Your example 1. makes sense to me. Do you have an example for 2.?
Maybe we can go one step back and clarify nomenclature. When you talk about "linear PK" you apparently do not mean the same thing as dose proportionality. Are you using "linear PK" interchangebly to "dose linearity"? I see all kinds of definitions, some define linear PK to be dose proportionality, some don't. Of course it always depends on the underlying model (how many compartments?)... Is there a general definition of the three terms?
(edited by martin on 2018-08-07 13:44)
Posting: # 19158
Its a good idea looking at the definitions first and here is my understanding
Linear pharmacokinetics: All transport processes follow a first order kinetic (e.g. absorption, distribution and/or elimination) where first order kinetic means that the concentration is changed at a rate proportional to the concentration (in contrast to non-linear kinetic which means that one or more transport process(es) follow other than first order kinetic). Please note that this implies that an IV administration given as infusion modeled as zero-order absorption is per definition non-linear PK but typically regarded as a non-relevant deviation from linear PK in case that processes after end of infusion follow a first order kinetic and AUC during infusion time is small compared to the total AUC.
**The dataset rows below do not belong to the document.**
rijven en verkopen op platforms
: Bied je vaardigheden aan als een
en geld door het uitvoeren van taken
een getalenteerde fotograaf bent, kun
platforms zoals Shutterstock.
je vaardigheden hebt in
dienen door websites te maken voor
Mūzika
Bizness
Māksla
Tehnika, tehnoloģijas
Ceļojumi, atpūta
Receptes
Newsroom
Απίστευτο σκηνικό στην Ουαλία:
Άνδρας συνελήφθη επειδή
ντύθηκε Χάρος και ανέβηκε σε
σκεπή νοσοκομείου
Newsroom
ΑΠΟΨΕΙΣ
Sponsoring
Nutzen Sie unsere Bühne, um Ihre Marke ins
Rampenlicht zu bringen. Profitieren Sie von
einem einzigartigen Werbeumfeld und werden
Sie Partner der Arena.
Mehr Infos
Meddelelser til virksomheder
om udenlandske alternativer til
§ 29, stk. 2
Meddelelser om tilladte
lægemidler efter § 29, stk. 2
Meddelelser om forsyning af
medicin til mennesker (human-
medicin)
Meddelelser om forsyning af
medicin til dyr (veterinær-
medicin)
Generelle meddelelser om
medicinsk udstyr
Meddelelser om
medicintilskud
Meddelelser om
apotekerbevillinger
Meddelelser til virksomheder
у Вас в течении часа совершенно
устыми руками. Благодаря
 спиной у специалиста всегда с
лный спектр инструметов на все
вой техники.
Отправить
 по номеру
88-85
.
Dose-proportionality: the relation between dose and exposure (e.g. AUC) is given as straight line passing through zero on the ordinate
Dose-linearity: the relation between dose and exposure (e.g. AUC) is given as straight line starting on the ordinate at any value greater or smaller than zero
On the premise of linear pharmacokinetics:
1) PK metrics such as AUC, Cmax, Ctrough increase proportional with dose (to be more general: on the premise of linear PK doubling of dose leads to doubling of any individual concentration at a given time point)
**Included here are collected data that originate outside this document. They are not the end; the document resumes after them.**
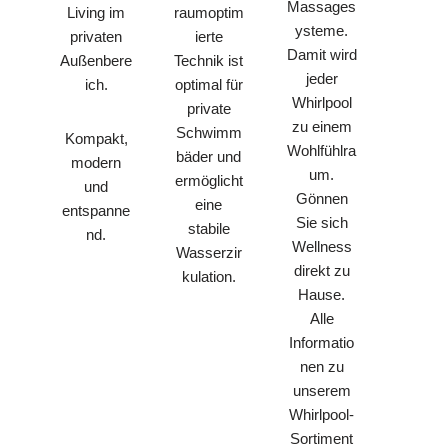
Massages
raumoptim
Living im
ysteme.
ierte
privaten
Damit wird
Technik ist
Außenbere
jeder
optimal für
ich.
Whirlpool
private
zu einem
Schwimm
Kompakt,
Wohlfühlra
bäder und
modern
um.
ermöglicht
und
Gönnen
eine
entspanne
Sie sich
stabile
nd.
Wellness
Wasserzir
direkt zu
kulation.
Hause.
Alle
Informatio
nen zu
unserem
Whirlpool-
Sortiment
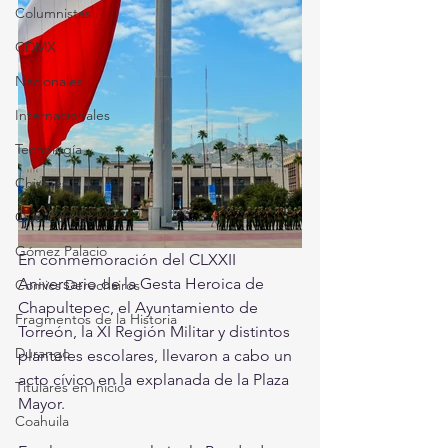
Columnistas
CDMX
Nacionales
Internacionales
Tecnología
Chismes
Qué Curioso
Gómez Palacio
En conmemoración del CLXXII 
Aniversario de la Gesta Heroica de 
Comics Derechairos
Chapultepec, el Ayuntamiento de 
Fragmentos de la Historia
Torreón, la XI Región Militar y distintos 
Durango
planteles escolares, llevaron a cabo un 
acto cívico en la explanada de la Plaza 
Titulares en Inicio
Mayor.
Coahuila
2) PK metrics tmax, t1/2, CLs, Vss, MRT and F are independent of dose
3) Concentrations after repeated dosing can be predicted from concentrations following a single dose (e.g. AUC0–τ at steady state = AUC0–inf after a single dose)
For this reason,
1) Linear pharmacokinetic implies dose proportionality and not necessarily vice versa
2) Linear pharmacokinetic implies PK linearity after repeated administration (i.e. assessed if AUC0–τ at steady state equals AUC0–inf after a single dose) and not necessarily vice versa
Taking the above points into consideration I think that linear PK does not imply dose-linearity.
PS.: regarding an example for situation 2: you may think of a drug which is given far in excess of a receptor
PPS.: My understanding is that nearly all drugs are expected to exhibit nonlinear PK behavior when administered at "extremely" high doses (e.g. leading to saturable absorption or saturable metabolism which is studied in the field of toxicokinetics) which motivates formally assessing dose-proportionality only for the clinical relevant dose range.